De facto, um dos aspectos que imediatamente repugna ao visitante que chega a Portugal e abre a televisão, escuta um debate ou ouve uma conversa entre amigos, é intolerância radical dos portugueses, e que é uma manifestação da sua enorme falta de julgamento. Os portugueses só têm certezas em público, e só em público têm certezas, não porque as tenham confirmado por si próprios, mas porque as confirmaram nos outros. Eles pensam e agem assim porque toda a gente pensa e age assim. Ponto final. Naquilo onde não há certezas públicas, a dúvida radical e íntima permanece no homem do povo português. E também a sua insegurança. (1)

O homem de elite é diferente. Ele possui capacidade de julgamento e sabe chegar à verdade por si próprio, não precisando de ninguém para o fazer. Quando chega à verdade, ele exprime-a em público com serenidade e determinação. Pouco lhe importa a detracção dos outros, dos homens e das mulheres do povo, a chacota, a deprecação ou até a ameaça e o insulto. Ele proclama a sua verdade de forma impassível e persistente, determinada e alheia a todos os impropérios (2). Este homem não hesita, este homem não desiste, este homem não vacila. Sabendo o que custa proclamar a verdade nesta cultura, ele não deseja aos outros aquilo que os outros lhe fazem a ele, que é procurarem silenciá-lo por todos os meios possíveis e imaginários. Por isso, o homem de elite da tradição católica é um homem profundamente tolerante (3).

(1) A blogosfera produz a este respeito experiências laboratoriais curiosas. Os bloggers e comentadores mais agressivos, que são também os mais intolerantes, são pessoas radicalmente inseguras. Elas gostavam de ter verdades, mas não as possuem. Daí o seu ressentimento e a intolerância e a violência com que se exprimem em público, normalmente com um grupo atrás a acompanhá-las. As verdades delas são frágeis como as ervas do campo. Arrancam-se facilmente com as mãos.
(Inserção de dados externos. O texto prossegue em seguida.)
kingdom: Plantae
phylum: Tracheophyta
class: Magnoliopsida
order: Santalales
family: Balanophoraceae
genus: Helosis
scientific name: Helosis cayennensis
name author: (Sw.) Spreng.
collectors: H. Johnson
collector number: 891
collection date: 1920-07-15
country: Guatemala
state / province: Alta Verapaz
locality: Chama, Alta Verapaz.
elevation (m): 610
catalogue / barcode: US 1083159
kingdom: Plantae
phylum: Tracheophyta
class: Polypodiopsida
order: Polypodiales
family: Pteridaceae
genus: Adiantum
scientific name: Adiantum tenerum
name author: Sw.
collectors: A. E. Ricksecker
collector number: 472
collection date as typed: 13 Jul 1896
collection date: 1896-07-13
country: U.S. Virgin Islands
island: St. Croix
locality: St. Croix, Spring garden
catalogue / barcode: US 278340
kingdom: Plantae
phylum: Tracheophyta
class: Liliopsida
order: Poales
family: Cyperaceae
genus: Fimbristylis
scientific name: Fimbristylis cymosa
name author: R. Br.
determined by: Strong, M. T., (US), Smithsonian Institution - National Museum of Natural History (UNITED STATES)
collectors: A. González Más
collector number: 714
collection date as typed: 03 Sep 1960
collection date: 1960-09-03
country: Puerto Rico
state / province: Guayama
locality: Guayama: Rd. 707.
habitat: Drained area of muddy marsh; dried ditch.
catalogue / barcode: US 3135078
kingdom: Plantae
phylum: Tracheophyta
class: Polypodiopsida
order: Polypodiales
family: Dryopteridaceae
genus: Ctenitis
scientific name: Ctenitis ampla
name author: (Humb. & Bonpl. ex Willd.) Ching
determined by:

(2) O exemplo do homem de elite da tradição católica no seu melhor aqui. Até os jornalistas do Público que, seguindo a tradição portuguesa, hão-de confirmar as suas verdades em grupo à mesa do café, decidiram hoje fazer primeira página do seu jornal depreciando a mensagem do Papa: "Sida: Papa condena preservativos no continente mais infectado". Aquilo que nunca lhes ocorreu foi tentar demonstrar, se conseguirem, a falsidade da mensagem do Papa a este respeito, que é a seguinte: a única solução absolutamente eficaz para lidar com o problema da sida é a abstinência sexual (em relação, naturalmente, a pessoas infectadas ou suspeitas de infecção)
(3) Resulta claro que a imagem do homem de elite que tracei aqui tem o correspondente bíblico na imagem de Cristo.